Selin, now a senior, has enjoyed much success since joining the petroleum program at Missouri S&T. She currently serves as technical teaching assistant to Dr. Ralph Flori, head of the petroleum program, digitizing and designing his lectures. She has also been a member of Student Council and the Turkish Student Association.
“I’ve kept myself busy enough,” she says.
Selin’s concentration is in reservoir engineering. “We’re the ones that figure out how to get oil and gas out of the ground,” she explains. Selin says that she prefers to be in front of a computer helping steer rig operations in the right direction rather than working outside on the rig itself.
Selin is married to fellow student David Kavanagh, a senior in Information Science and Technology. David and Selin met at Jefferson College in Hillsboro, Missouri, where Selin was enrolled for her first two years of college in America. The couple got married seven months later and transferred to S&T together. David is also a member of the Missouri Army National Guard.
Selin first came to America as a high school exchange student. She lived with Dennis and Elaine Gannon of De Soto, Missouri, and graduated from De Soto High School before returning to Turkey for college.

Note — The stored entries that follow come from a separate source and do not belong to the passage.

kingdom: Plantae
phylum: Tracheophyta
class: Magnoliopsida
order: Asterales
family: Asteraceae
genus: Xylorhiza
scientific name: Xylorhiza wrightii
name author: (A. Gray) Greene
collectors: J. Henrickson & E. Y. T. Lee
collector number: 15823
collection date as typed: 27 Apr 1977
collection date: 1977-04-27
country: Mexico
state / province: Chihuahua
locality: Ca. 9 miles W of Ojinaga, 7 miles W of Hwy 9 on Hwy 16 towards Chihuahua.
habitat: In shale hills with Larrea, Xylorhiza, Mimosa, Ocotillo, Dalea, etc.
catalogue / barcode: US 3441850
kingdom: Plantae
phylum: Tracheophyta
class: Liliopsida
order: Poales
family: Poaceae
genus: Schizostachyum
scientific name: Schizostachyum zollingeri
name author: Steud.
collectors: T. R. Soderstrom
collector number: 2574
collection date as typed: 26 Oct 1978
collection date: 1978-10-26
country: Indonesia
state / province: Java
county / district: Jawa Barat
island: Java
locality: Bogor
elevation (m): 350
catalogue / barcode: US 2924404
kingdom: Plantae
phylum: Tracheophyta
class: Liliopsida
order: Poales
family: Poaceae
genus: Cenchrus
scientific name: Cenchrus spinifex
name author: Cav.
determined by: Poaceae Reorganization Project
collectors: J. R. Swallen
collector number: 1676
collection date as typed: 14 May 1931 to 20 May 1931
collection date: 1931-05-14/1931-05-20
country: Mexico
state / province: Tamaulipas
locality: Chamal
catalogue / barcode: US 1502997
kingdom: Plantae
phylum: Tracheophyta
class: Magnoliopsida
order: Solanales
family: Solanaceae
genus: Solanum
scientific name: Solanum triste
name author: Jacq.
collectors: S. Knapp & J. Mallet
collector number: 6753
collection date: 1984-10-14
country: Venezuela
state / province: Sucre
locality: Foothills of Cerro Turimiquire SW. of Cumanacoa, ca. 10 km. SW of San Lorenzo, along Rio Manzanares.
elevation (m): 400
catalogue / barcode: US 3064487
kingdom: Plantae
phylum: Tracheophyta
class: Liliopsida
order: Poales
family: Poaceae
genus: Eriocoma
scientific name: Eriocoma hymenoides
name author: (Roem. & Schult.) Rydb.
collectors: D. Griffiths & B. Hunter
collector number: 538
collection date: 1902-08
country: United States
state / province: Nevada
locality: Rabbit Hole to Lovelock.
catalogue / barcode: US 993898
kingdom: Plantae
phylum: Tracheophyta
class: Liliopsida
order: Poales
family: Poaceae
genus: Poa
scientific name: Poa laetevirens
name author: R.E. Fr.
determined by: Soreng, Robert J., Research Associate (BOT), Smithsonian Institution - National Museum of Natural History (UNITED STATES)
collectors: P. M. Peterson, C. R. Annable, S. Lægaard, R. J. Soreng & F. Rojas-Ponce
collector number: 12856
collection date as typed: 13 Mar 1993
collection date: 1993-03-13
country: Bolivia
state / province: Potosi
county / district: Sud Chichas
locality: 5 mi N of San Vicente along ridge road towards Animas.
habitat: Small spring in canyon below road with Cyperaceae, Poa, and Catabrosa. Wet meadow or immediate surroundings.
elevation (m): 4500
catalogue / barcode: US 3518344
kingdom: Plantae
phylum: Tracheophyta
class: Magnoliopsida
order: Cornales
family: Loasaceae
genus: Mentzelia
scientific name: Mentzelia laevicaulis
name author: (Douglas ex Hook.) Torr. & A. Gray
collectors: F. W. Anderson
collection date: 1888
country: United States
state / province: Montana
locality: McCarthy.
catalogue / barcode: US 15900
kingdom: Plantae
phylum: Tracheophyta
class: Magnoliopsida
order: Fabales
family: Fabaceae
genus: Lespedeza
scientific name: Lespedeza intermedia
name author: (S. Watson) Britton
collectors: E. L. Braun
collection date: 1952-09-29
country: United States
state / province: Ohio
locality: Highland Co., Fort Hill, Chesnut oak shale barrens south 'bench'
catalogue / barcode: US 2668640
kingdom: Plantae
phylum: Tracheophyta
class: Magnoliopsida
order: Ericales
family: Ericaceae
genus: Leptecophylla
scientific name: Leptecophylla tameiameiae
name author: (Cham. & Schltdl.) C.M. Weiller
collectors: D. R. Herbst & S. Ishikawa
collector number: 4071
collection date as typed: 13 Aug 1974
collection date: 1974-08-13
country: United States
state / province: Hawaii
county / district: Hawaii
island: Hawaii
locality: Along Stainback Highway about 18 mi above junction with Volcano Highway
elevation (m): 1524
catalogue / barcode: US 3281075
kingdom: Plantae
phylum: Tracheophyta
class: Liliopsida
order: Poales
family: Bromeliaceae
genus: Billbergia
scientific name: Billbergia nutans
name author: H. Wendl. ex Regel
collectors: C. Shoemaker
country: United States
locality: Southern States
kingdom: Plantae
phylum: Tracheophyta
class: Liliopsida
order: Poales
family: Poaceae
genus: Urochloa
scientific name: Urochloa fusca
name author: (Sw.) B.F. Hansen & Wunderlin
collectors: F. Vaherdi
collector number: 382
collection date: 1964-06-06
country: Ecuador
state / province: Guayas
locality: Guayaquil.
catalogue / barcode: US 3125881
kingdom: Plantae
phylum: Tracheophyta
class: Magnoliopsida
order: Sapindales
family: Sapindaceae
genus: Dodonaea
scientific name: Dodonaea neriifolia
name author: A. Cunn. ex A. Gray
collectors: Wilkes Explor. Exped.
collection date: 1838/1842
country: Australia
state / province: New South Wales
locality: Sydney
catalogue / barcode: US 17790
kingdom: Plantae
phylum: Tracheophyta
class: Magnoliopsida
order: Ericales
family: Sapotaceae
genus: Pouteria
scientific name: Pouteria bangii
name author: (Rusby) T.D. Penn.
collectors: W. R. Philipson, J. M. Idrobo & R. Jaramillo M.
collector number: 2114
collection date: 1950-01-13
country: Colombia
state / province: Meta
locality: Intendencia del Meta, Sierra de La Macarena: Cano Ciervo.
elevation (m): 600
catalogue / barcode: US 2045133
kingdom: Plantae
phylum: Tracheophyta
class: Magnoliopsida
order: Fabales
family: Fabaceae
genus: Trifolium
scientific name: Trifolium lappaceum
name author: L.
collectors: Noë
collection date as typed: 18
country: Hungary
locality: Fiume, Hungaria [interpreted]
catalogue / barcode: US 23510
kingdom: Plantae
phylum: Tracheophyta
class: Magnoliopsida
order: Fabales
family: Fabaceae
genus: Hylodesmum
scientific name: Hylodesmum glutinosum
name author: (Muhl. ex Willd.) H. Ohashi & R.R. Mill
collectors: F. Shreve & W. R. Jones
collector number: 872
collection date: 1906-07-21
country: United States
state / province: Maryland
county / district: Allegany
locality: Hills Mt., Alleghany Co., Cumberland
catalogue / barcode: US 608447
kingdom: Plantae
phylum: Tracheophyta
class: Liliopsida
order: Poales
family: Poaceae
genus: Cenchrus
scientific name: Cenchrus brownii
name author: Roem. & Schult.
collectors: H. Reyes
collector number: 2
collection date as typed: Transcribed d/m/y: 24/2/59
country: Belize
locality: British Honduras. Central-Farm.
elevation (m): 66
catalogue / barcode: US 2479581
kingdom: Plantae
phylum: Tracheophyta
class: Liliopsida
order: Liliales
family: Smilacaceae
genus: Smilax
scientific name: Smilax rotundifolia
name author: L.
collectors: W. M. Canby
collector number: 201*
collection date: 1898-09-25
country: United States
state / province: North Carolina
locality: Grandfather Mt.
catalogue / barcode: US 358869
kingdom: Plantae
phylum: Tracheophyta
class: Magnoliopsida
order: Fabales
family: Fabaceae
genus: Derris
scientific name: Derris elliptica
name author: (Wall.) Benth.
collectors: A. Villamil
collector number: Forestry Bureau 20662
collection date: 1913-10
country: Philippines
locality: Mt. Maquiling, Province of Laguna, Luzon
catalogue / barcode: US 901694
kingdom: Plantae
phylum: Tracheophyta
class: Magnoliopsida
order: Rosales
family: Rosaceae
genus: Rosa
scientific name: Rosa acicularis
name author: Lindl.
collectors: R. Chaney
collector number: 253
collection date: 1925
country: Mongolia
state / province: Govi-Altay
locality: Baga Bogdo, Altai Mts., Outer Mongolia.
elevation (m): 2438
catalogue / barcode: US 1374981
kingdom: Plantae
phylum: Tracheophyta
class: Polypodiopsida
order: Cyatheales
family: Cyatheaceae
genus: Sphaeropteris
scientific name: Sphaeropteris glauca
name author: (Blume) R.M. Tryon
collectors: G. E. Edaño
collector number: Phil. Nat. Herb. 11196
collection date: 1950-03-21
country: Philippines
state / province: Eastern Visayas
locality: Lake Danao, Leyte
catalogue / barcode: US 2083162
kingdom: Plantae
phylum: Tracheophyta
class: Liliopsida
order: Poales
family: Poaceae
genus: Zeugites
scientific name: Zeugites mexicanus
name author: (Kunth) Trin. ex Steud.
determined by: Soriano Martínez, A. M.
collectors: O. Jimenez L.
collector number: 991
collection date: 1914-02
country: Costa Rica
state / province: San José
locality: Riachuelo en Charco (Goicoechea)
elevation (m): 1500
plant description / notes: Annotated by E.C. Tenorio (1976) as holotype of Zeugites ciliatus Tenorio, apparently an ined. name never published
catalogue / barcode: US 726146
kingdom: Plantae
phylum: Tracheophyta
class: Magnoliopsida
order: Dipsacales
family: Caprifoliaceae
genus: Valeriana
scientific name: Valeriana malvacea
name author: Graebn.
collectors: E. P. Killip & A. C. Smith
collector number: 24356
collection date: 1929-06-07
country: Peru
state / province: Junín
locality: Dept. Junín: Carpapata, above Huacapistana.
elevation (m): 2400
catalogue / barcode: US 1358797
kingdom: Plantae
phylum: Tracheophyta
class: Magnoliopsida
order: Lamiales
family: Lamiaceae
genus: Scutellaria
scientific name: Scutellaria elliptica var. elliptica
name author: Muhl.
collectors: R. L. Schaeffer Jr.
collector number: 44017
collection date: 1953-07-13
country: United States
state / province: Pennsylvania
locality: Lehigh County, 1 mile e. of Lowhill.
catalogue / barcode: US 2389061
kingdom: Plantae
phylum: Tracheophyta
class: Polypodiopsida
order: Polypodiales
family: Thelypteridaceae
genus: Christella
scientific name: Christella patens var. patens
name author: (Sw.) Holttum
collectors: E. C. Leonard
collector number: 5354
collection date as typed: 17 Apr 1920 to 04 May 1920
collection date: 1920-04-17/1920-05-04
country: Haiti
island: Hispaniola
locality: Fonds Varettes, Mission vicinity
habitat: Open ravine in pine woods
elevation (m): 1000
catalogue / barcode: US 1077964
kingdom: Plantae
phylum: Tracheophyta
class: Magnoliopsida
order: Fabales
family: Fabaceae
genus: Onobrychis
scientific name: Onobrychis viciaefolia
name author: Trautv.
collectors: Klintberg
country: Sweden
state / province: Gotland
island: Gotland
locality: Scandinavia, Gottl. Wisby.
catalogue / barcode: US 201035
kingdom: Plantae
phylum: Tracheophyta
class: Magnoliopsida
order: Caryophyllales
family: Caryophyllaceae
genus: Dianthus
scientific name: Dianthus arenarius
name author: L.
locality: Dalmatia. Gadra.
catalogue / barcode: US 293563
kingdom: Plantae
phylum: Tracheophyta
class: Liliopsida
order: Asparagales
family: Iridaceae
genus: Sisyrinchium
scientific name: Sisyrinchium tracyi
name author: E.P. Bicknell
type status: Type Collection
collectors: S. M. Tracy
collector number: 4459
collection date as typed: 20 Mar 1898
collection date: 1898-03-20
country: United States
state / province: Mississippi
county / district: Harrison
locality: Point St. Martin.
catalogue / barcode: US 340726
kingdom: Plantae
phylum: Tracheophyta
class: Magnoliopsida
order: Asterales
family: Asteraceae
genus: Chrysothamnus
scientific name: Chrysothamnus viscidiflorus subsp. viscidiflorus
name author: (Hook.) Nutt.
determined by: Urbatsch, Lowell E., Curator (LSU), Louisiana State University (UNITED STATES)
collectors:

She considers herself fortunate to have been picked by the Gannons, who are leaders in the De Soto community. Dennis is president of the Jefferson County Port Authority Board and Elaine is state representative for the 115th District, which includes De Soto and Park Hills. They helped Selin adjust to life in America and kept her motivated while she was enrolled at De Soto High.
“I’ve had such a great exchange family. I couldn’t be luckier,” Selin says now.
The Gannons, whose son Andrew graduated from S&T, suggested Selin apply to the university, as well. Selin had heard about the financial success of petroleum engineers, and knew she had the scientific aptitude to succeed in the lucrative petroleum business.
Upon graduation, Selin plans to look for a job in Pennsylvania, Alaska or Colorado. “Somewhere cold,” she says.